[1] All these satires are found in the works of their respective authors, heretofore cited, except that of Morillo “On the Corrupted Manners of his Times,” which is in Espinosa, Flores, 1605, f. 119. The “Epístolas” of Artieda were printed the same year, under the name of “Artemidoro,” and are six in number. The best are one against the life of a sportsman, and one in ironical defence of the follies of society. A letter of Virues to his brother, also dated 1605, might have been added. It is a pleasant satirical account of a military march from Milan to the Low Countries, passing the St. Gothard.

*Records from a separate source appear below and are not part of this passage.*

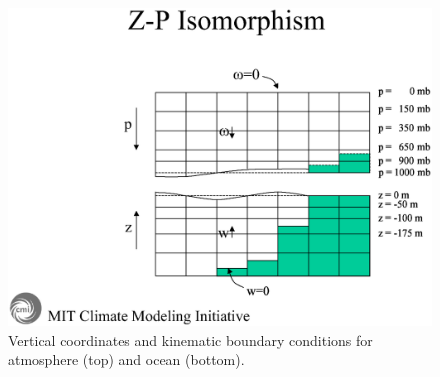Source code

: \begin{figure}
  \begin{center}
   \includegraphics*[trim=210 80 70 140,width=.9\textwidth]{s_overview/figs/vertcoord.eps}
  \end{center}
\caption{Vertical coordinates and kinematic boundary conditions
for atmosphere (top) and ocean (bottom).}
\label{fig:zandp-vert-coord}
\end{figure}
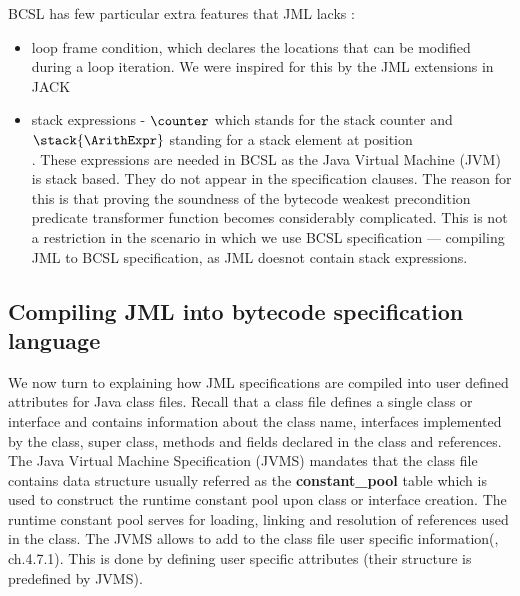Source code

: BCSL has few particular extra features that JML lacks :
\begin{itemize}
   \item loop frame condition, which declares the locations
that can be modified during a loop iteration. We were inspired for this by the JML extensions in JACK ~\cite{BRL-JACK}

   \item stack expressions - $\counter$ which stands for the stack counter and \\
 $\stack{\ArithExpr}$ standing for a stack element at position \\
\ArithExpr. These expressions are needed in BCSL as the Java Virtual Machine (JVM) is
stack based.  They do not appear in the specification clauses. The reason for this is that proving the soundness
 of the bytecode weakest precondition predicate transformer function becomes considerably complicated.
 This is not a restriction in the scenario in which we use BCSL specification --- compiling JML
to BCSL specification, as JML doesnot contain stack expressions.


\end{itemize}



\subsection{Compiling JML into bytecode specification language}\label{comJML}


We now turn to explaining how JML specifications are compiled into user defined attributes for Java class files. Recall that a class file defines
a single class or interface and contains information about  the class name, interfaces implemented by the class, super class, methods and fields declared in the class and references. The Java Virtual Machine Specification (JVMS) \cite{VMSpec} mandates that the class file contains data structure usually referred as the \textbf{constant\_pool} table which is used to construct the runtime constant pool upon class or interface creation. The runtime constant pool serves for loading, linking and resolution of references used in the class. The JVMS allows to add to the class file user specific information(\cite{VMSpec}, ch.4.7.1). This is done by defining user specific attributes  (their structure is predefined by JVMS).

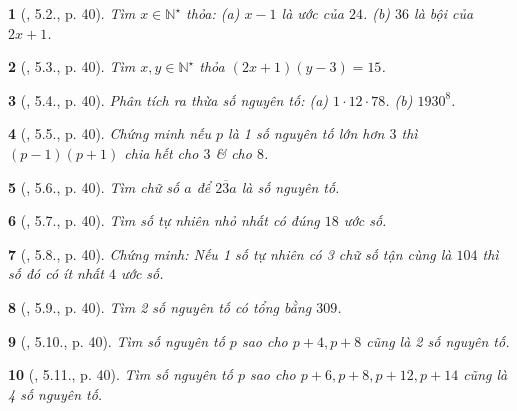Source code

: \documentclass{article}
\newtheorem{baitoan}{}
\begin{document}
\begin{baitoan}[\cite{Binh_boi_duong_Toan_6_tap_1}, 5.2., p. 40]
	Tìm $x\in\mathbb{N}^\star$ thỏa: (a) $x - 1$ là ước của $24$. (b) $36$ là bội của $2x + 1$.
\end{baitoan}

\begin{baitoan}[\cite{Binh_boi_duong_Toan_6_tap_1}, 5.3., p. 40]
	Tìm $x,y\in\mathbb{N}^\star$ thỏa $(2x + 1)(y - 3) = 15$.
\end{baitoan}

\begin{baitoan}[\cite{Binh_boi_duong_Toan_6_tap_1}, 5.4., p. 40]
	Phân tích ra thừa số nguyên tố: (a) $1\cdot12\cdot78$. (b) $1930^8$.
\end{baitoan}

\begin{baitoan}[\cite{Binh_boi_duong_Toan_6_tap_1}, 5.5., p. 40]
	Chứng minh nếu $p$ là 1 số nguyên tố lớn hơn $3$ thì $(p - 1)(p + 1)$ chia hết cho $3$ \& cho $8$.
\end{baitoan}

\begin{baitoan}[\cite{Binh_boi_duong_Toan_6_tap_1}, 5.6., p. 40]
	Tìm chữ số $a$ để $\overline{23a}$ là số nguyên tố.
\end{baitoan}

\begin{baitoan}[\cite{Binh_boi_duong_Toan_6_tap_1}, 5.7., p. 40]
	Tìm số tự nhiên nhỏ nhất có đúng $18$ ước số.
\end{baitoan}

\begin{baitoan}[\cite{Binh_boi_duong_Toan_6_tap_1}, 5.8., p. 40]
	Chứng minh: Nếu 1 số tự nhiên có 3 chữ số tận cùng là $104$ thì số đó có ít nhất $4$ ước số.
\end{baitoan}

\begin{baitoan}[\cite{Binh_boi_duong_Toan_6_tap_1}, 5.9., p. 40]
	Tìm 2 số nguyên tố có tổng bằng $309$.
\end{baitoan}

\begin{baitoan}[\cite{Binh_boi_duong_Toan_6_tap_1}, 5.10., p. 40]
	Tìm số nguyên tố $p$ sao cho $p + 4,p + 8$ cũng là 2 số nguyên tố.
\end{baitoan}

\begin{baitoan}[\cite{Binh_boi_duong_Toan_6_tap_1}, 5.11., p. 40]
	Tìm số nguyên tố $p$ sao cho $p + 6,p + 8,p + 12,p + 14$ cũng là 4 số nguyên tố.
\end{baitoan}
\end{document}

[2] They were first printed in Sedano, Parnaso, Tom. IX., 1778.
[3] Rimas, 1618, p. 198. It is a remarkably happy union of the Italian form of verse and the Roman spirit.
[4] Rimas, 1634, pp. 56, 234, 254. It is singular, however, that, while Bartolomé imitates Horace, he expresses his preference for Juvenal.
Pero quando á escribir sátiras llegues,
A ningun irritado cartapacio,
Sino al del cauto Juvenal, te entregues.
He seems, too, to have been accounted an imitator of Juvenal by his contemporaries; for Guevara, in his “Diablo Cojuelo,” Tranco IX., calls him “Divino Juvenal Aragones.” But it is impossible not to see that he is full of Horatian turns of thought.
[5] It is the last poem in the “Melpomene.”
[6] The satires of all these authors are in their collected works, except those of Villegas, which were printed from manuscripts, supposed to be the originals, by Sedano (Tom. IX. pp. 3-18); or rather, two of them on bad poets were so printed, for the third seems to have been suppressed, on account of its indelicacy.